# Do You Like Lady Gaga?



## Sillia Rosa (Apr 9, 2011)

I actually prayed TO her last night. So yea, big fan.
Also sometimes I play her music on these really high quality speakers and I close my eyes and pretend shes in the room with me.


----------



## Valdyr (May 25, 2010)

Yes, though I don't think I'm quite as big of a fan as the OP.

:wink:


----------



## Ormazd (Jan 26, 2010)

No.
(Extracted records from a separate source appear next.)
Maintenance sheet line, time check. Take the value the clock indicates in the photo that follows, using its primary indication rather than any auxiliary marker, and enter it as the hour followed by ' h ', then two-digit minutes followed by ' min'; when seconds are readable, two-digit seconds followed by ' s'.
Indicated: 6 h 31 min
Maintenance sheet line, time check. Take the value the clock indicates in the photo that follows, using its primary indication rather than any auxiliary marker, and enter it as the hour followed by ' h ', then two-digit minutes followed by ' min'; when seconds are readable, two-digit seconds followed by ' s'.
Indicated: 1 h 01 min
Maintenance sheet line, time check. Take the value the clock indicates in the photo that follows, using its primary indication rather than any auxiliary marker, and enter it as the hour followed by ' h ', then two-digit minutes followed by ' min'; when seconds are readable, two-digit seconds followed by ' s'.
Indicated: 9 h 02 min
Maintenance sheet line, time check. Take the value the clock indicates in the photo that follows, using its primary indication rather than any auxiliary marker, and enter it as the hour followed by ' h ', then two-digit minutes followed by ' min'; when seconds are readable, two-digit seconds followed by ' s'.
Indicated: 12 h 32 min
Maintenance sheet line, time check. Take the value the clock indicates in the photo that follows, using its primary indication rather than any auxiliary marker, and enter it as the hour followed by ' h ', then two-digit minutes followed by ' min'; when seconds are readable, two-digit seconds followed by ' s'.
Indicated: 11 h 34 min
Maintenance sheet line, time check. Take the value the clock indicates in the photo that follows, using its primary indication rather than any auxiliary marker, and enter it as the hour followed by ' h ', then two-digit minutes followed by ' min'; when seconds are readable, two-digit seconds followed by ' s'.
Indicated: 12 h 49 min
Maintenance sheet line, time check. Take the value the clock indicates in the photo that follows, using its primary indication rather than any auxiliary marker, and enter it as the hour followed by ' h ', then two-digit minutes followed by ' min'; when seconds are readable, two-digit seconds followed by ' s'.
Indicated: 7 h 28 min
She exceptionally fake and uninteresting as a character, and her music is boring.


----------



## Snakecharmer (Oct 26, 2010)

She's a Madonna-wanna-be, IMO. Have you heard Madonna's song "Express Yourself"? Listen to it, and then "Born This Way". Ugh.


----------



## Magenta (Apr 5, 2011)

Perhaps you should check out Vigilant Citizen and stop worshipping false idols.


----------



## Sillia Rosa (Apr 9, 2011)

@*Ormazd
@* *Snakecharmer*

If there was a NOT Thank button I would press it! Hmmph!


----------



## Sillia Rosa (Apr 9, 2011)

Magenta said:


> Perhaps you should check out Vigilant Citizen and stop worshipping false idols.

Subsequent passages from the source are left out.